Policybazaar’s Parent Company Allocates Rs 40 Crore Worth of ESOPs to Employees
Policybazaar’s Parent Company Allocates Rs 40 Crore Worth of ESOPs to Employees
PB Fintech, the parent company of Policybazaar and Paisabazaar, has recently offered additional stock options to its employees as part of the existing Employee Stock Option Plan (ESOP) for the years 2020 and 2021.
According to the official stock exchange filing, PB Fintech has approved the issuance of 5,44,929 new stock options to eligible members at an exercise price of Rs 2 per option under the ‘PB Fintech Employees Stock Option Scheme 2020 and 2021’. This move aims to incentivize and reward its workforce and align their interests with the company’s growth and success.
In its disclosure, PB Fintech has not revealed the specific number of employees who will benefit from the stock options granted under the Employee Stock Option Scheme 2020 and 2021. Notably, each stock option awarded to eligible members will have the potential to be converted into one fully paid equity share of the company at a later date. This conversion mechanism ensures that employees have the opportunity to become shareholders of PB Fintech, aligning their interests with the company’s long-term growth and success.
Based on the current stock price of PB Fintech, the value of the newly granted Employee Stock Options (ESOPs) is estimated to be approximately Rs 40 crore. These ESOPs provide eligible employees with the opportunity to acquire shares of the company at a predetermined exercise price, allowing them to potentially benefit from the company’s growth and performance in the future. As the stock price fluctuates over time, the value of these ESOPs may vary, offering employees a potential incentive to contribute to the company’s success and share in its value appreciation.
Under the Employee Stock Option Plan (ESOP) of PB Fintech, the stock options granted to employees will vest based on the condition of maintaining continuous employment with the company. Vesting of the options is set to commence after one year from the grant date, and the vesting process will be completed in the fifth year.
This means that eligible employees will gradually gain ownership of their stock options over a period of five years, incentivizing them to stay with the company and contribute to its long-term success. The vesting schedule encourages loyalty and alignment of interests between the employees and the company’s performance and growth.
After the recent grant of (ESOPs) by PB Fintech, the company’s share price witnessed a significant increase of 6.5%, reaching Rs 764.5 within a day. Currently, the stock is being traded at Rs 758 (as of 01st Aug 13.28 PM). Analysts tracking Policybazaar, which is under PB Fintech’s umbrella, view this move as a positive indication of the company’s growth prospects and financial performance in its first quarter of FY24. The grant of ESOPs to eligible employees suggests the company’s confidence in its future growth trajectory and its commitment to retaining and motivating its workforce. Investors seem optimistic about the company’s potential, leading to the surge in its share price following the ESOP announcement.
PB Fintech has shown impressive growth in its financial performance, as indicated by its recent quarterly and annual revenue figures. In Q4 FY23, the company recorded a remarkable 61% quarterly growth, with revenue reaching Rs 869 crore. The company’s performance over the entire fiscal year FY23 was even more impressive, with a year-on-year (YOY) surge of 79% in revenue, amounting to Rs 2,558 crore.
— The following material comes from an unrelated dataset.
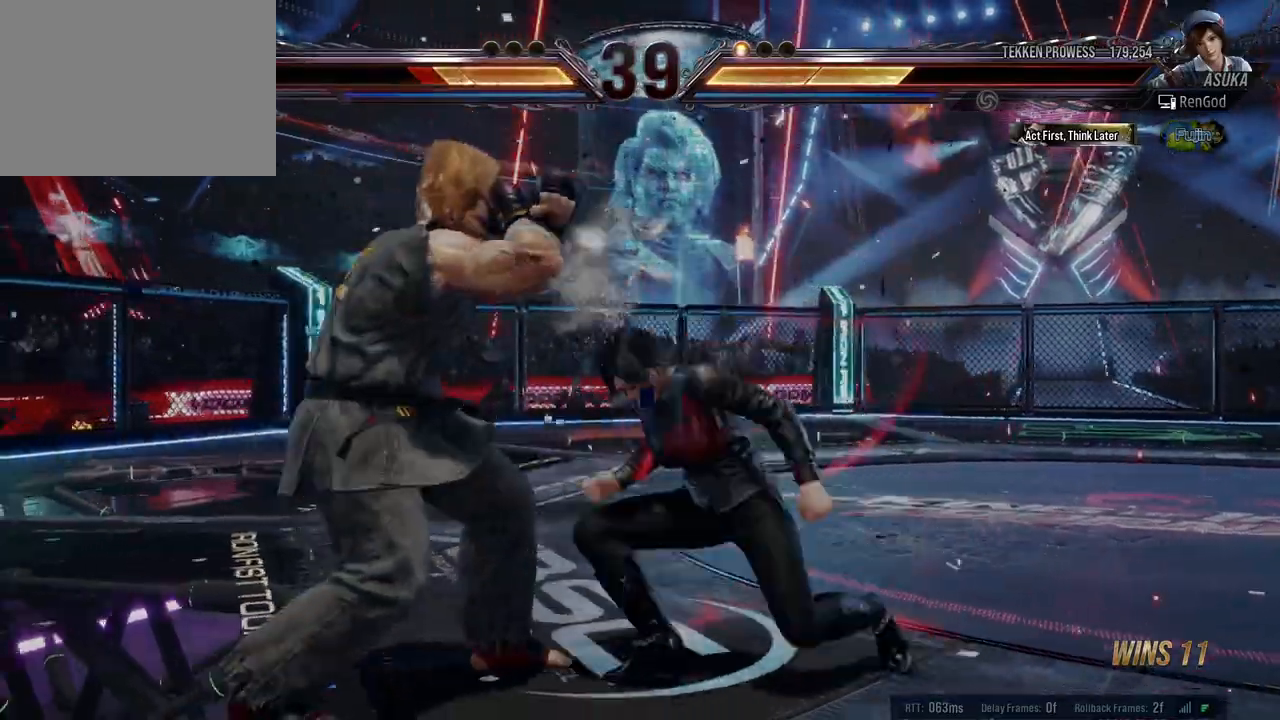
{"buttons": [], "left_stick": "center", "events": [[117, "left_stick", "right"], [300, "left_stick", "center"]]}
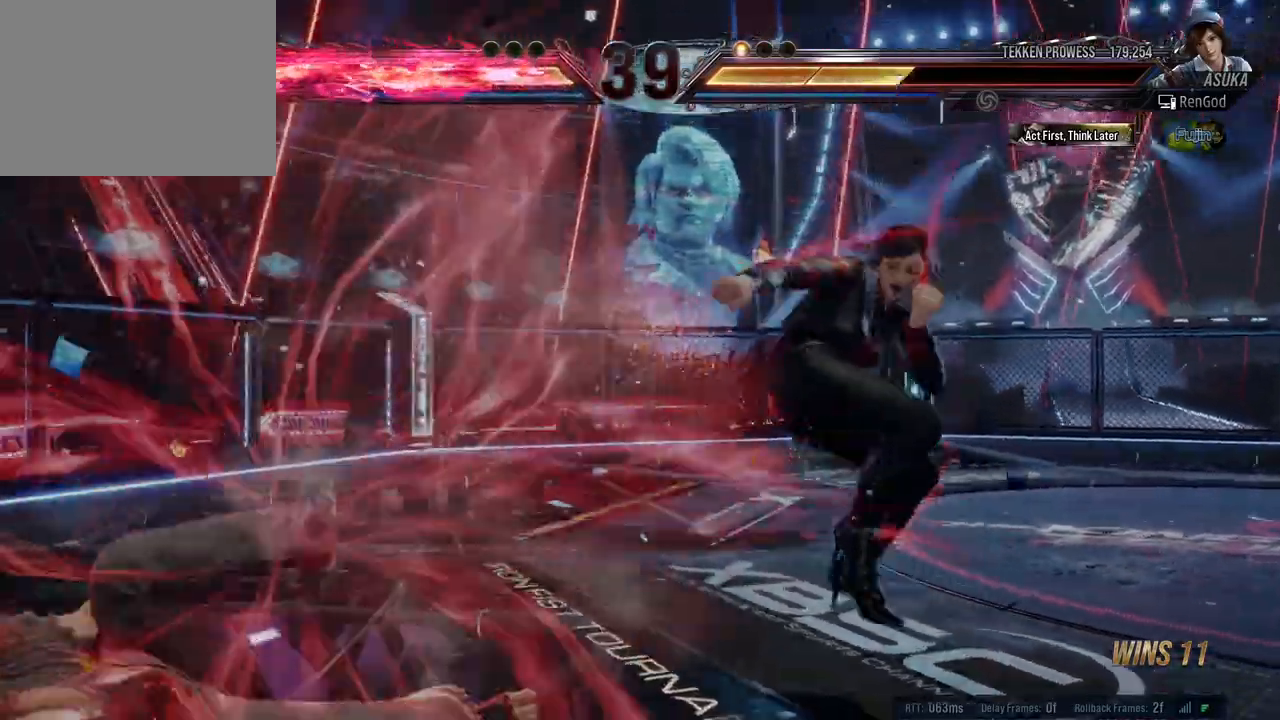
{"buttons": [], "left_stick": "left", "events": [[117, "left_stick", "left"], [233, "left_stick", "center"], [283, "left_stick", "left"], [383, "A", "down"], [483, "A", "up"]]}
These figures demonstrate the company’s strong momentum and consistent growth trajectory, positioning it as a prominent player in the financial technology sector. As the company prepares to announce its Q1 FY24 results, investors and analysts are likely eagerly anticipating further positive developments for PB Fintech.
Last month, One97 Communications, the parent company of Paytm, announced the granting of Employee Stock Option Plan (ESOP) options to its employees. The value of these options amounted to Rs 145 crore. Through this move, the company aims to provide its employees with an opportunity to share in the company’s growth and success, aligning their interests with that of the organization. ESOPs are a common means used by companies to incentivize and reward their employees for their contributions and dedication to the company’s objectives. This strategic move by One97 Communications reflects its commitment to fostering a positive and motivated work environment and supporting the overall growth of the company.